According to one of the study’s authors, Linda Waite, the goal of the study was to determine whether there was an objective relationship between the participants actual sleep experience and their perceived sleep experience. “Older adults may complain of waking up too early and not feeling rested despite accumulating substantial hours of sleep,” she explains, and in fact that is exactly what the study’s results revealed. There were substantive differences between the entries that the study’s participants made in their sleep diaries and the activities that were measured by the wristbands that they wore. The wristband measurements reflected that the majority of the study participants were actually achieving sleep quantities that are deemed sufficient for good health, while the answers that they provided told a very different story. Thirteen percent of the group indicated that they either never or almost never woke up feeling that they were completely rested, and another twelve percent said that they had experienced difficulties in getting themselves to fall asleep at night. Nearly one in three said that they regularly woke up in the middle of the night. Yet the actigraph measurements showed that the participants were for the most part getting an average of 7.9 hours of sleep per night, and in fact it was the older adults who were complaining about waking up in the middle of the night who were actually experiencing the highest total sleep time.

According to Waite, “This suggests that a question about feeling rested may tap into other aspects of older adults’ everyday health or psychological experience.”

Though this may be true, it is also important to remember that there are specific physiologic changes that may be contributing to these issues and keep those things in mind when trying to help elderly adults to feel more rested. Medications that they are taking may be contributing to feelings of drowsiness during the day. They also may be having a difficult time adjusting to changes that occur naturally to their internal sleep architecture. As we age, the amount of time that we spend in REM sleep declines, and this change may be noticeable and give the impression that sleep is being disrupted.

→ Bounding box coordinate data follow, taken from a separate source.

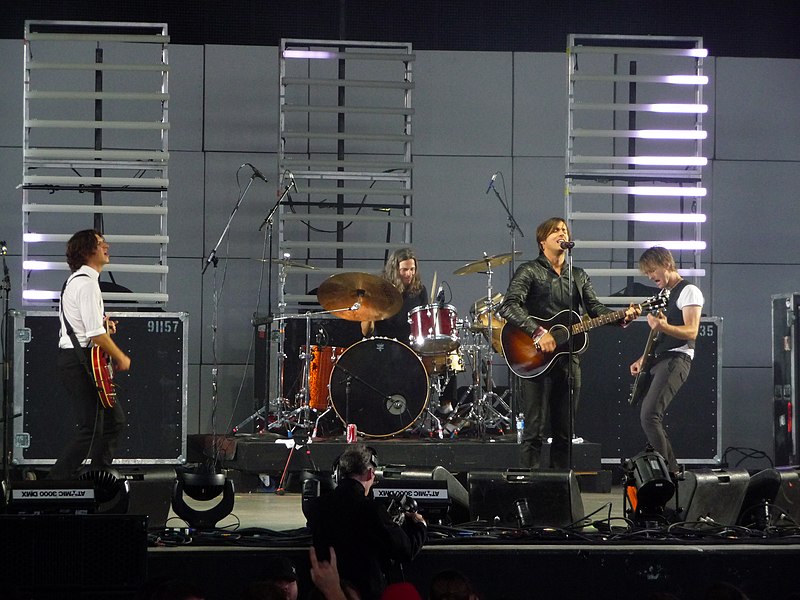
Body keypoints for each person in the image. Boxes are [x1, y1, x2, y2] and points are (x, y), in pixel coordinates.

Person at [498, 217, 639, 469]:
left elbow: (594, 308)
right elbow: (508, 305)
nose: (562, 233)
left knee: (565, 432)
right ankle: (529, 489)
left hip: (568, 359)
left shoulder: (578, 274)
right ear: (543, 241)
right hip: (534, 357)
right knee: (534, 430)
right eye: (556, 231)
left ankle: (559, 489)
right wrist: (538, 331)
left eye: (564, 229)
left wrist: (621, 317)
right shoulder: (529, 270)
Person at [48, 229, 131, 480]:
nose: (106, 245)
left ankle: (98, 477)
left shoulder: (81, 281)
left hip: (79, 359)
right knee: (93, 427)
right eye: (99, 243)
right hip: (78, 360)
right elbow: (94, 335)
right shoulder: (86, 284)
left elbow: (89, 328)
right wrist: (120, 356)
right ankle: (55, 482)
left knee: (111, 422)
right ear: (86, 251)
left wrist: (106, 328)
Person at [305, 444, 427, 600]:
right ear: (370, 473)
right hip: (366, 593)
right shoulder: (371, 509)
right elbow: (405, 551)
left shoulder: (317, 505)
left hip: (323, 592)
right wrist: (420, 526)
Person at [629, 246, 703, 475]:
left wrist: (663, 325)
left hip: (677, 358)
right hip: (662, 359)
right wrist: (643, 358)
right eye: (647, 273)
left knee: (649, 415)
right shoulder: (665, 295)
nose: (650, 276)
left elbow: (691, 331)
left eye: (653, 270)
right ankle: (672, 473)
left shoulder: (688, 291)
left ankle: (665, 475)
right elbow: (660, 335)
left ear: (667, 264)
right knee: (650, 416)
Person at [360, 247, 427, 341]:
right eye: (404, 270)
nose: (409, 274)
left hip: (408, 347)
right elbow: (365, 331)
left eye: (412, 269)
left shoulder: (420, 291)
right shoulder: (379, 290)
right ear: (395, 270)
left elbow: (423, 326)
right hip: (383, 345)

Other problems that impact the elderly are tied in to shifts in their circadian rhythms. As we age, we tend to become sleepier earlier in the evening than we had when we were younger. People often believe that this is an indication that they need more sleep, but in fact our sleep needs do not increase as we age – they remain relatively constant. If we go to sleep earlier but still only need 7 ½ to 8 hours of sleep, then we are likely to wake up much earlier than we are accustomed to, and this may add to the perception that we are not getting the sleep that we need. Some of these problems may be addressed by getting out into the sunlight more frequently, or undergoing a treatment known as bright light therapy that is designed to regulate the body’s production of melatonin.

One way or another, if an elderly person is complaining of insomnia it is important that their symptoms are monitored by their physician. Drowsiness can lead to difficulty in concentrating or a lack of balance that can lead to dangerous falls or an increased risk of accidents. A physician will be able to determine whether there are underlying health conditions that are contributing to the situation or whether a change in medication or sleep hygiene is required.